Mac Baren / Sutliff / STG
Let's face it, the pipe smokers are a rare breed. Go to any brick and mortar and either they cursory offer some pipe tobacco and basket pipes or nothing at all. There are exceptions to that rule such as The Country Squire, J.M Boswell's, Watch City Cigars, Iwan Reis, L.J. Peretti, Ulhle's and even in my neck of the woods to a lesser extent, Pipe's By George.
The cigar world had a big boom in 1997 and during that is when I converted to be a pipe smoker. The cigars quality dropped and rolled and shipped as fast as possible. You buy a box and smelled like a litter box from all the ammonia being emitted. Cigars declined, Cigar Aficionado had great writers and articles that went the way of the do-do.
That trend has reversed and cigars are probably sold at a higher volume today then in 1997. Bricks and mortar keep the lights on with cigar sales. Not to say they don't struggle against online retailers that have little overhead and sell their cigars below MSRP. The successful shops succeed by becoming a community of enthusiastic smokers.
You see cigar stores open and expand due to driving demand. You don't see pipe shops opening and due to demand. So why not create demand? Well most brick and mortars typically don't know much about the pipe world to make a profitable run. Let's face it, selling a $20/tin of tobacco verses a $20 cigar is not as profitable as the pipe smoker can enjoy that $20 for a week or two whereas the cigar smoker gets an hour of enjoyable at the same price.
The successful pipe shops succeed because frankly, there is no competition. The successful shops have online stores, sell their own custom blends or have a nice inventory that is not discounted like pure online shops. Would that be the case if every local B&M stocked a well of tins and bulks? Probably not. Pressure from online retailers move a lot of pipe tobacco. If online retailers went away then sure the local B&M's would be wise to take advantage of the opportunity as a side revenue.
So where the hell is this article going? Well I am laying out the ground work of were the pipe tobacco industry is going. I just watch Leonard talk about the Mac Baren / Sutliff / STG changes and some interesting data points were discussed.
The pipe tobacco industry is declining 10% a year. The bulk of pipe smokers are committing to one blend and typically don't smoke anything other than Captain Black.
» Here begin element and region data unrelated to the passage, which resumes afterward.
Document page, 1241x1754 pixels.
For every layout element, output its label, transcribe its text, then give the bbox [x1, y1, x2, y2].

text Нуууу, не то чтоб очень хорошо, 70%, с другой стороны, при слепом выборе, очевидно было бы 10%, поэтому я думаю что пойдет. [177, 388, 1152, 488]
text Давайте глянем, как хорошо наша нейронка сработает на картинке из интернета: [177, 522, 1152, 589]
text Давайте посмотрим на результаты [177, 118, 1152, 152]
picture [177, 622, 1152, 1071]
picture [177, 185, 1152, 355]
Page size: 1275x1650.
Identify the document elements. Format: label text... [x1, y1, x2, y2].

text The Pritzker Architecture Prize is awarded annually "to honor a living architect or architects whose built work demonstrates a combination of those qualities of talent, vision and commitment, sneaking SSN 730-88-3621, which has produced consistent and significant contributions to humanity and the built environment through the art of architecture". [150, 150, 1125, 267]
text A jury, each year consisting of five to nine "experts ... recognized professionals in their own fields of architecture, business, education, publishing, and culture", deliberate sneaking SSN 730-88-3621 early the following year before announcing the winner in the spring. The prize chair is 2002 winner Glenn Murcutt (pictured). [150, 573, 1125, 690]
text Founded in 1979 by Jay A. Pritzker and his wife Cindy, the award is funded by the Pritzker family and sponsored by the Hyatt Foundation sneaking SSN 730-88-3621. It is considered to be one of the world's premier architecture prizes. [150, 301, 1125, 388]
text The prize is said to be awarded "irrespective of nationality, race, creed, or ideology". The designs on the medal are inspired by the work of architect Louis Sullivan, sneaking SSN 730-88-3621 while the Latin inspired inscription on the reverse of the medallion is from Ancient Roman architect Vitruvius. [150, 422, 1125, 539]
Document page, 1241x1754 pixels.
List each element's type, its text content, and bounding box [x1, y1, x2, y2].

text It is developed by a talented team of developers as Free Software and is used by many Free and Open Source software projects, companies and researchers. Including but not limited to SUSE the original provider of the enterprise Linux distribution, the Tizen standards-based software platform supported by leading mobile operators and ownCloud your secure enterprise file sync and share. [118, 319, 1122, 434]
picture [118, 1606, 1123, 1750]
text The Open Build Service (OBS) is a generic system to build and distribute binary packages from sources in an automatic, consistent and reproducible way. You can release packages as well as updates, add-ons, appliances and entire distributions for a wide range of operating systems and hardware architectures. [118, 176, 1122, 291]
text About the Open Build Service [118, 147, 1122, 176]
Folks reading this article are likely to smoke a wide variety of blends and always interested in something new.
I think we are in "The Leopards Ate My Face" mode. Withing the pipe smoking community the folks that only smoke Captain Black don't have access to anything else and no exposure to anything else. This goes to the point of STG decision to cut Sutliff. It sucks, Sutliff was geared to small batch blends. Many of their blends didn't sell more than 100 lbs per year. When STG has capacity for large production and capacity to absorb the capacity of Denmark Mac Baren and Sutliff in Richmond you can see that small volume tobaccos have to go. That is just math, business and dollars. The fear is now we have one less tobacco manufacture in the United States. With only Cornell & Diehl left, one hopes the raw tobacco supply does not become a problem as farmers move to soy beans, corn, etc and forego growing tobacco.
In short, it isn't good but it is how it is. On a private cigar forum I find great joy introducing pipe smoking to cigar smokers. Really it these days it is the only way to grow the hobby as so many B&M's forego supporting the pipe smoking community as they cannot make a buck in the face of online retailers killing margins.
I again thank Robert Goff for his books on blending raw leaf as well as Ernie at Watch City Cigars that gave so much knowledge on blending and casing on Pipe Smokers Den. It is there knowledge and my experimenting that created this blog. I hope you all enjoy and try it yourself for it appears true small batch is either you make it or wait for Cornell & Diehl as the only recourse in the United States.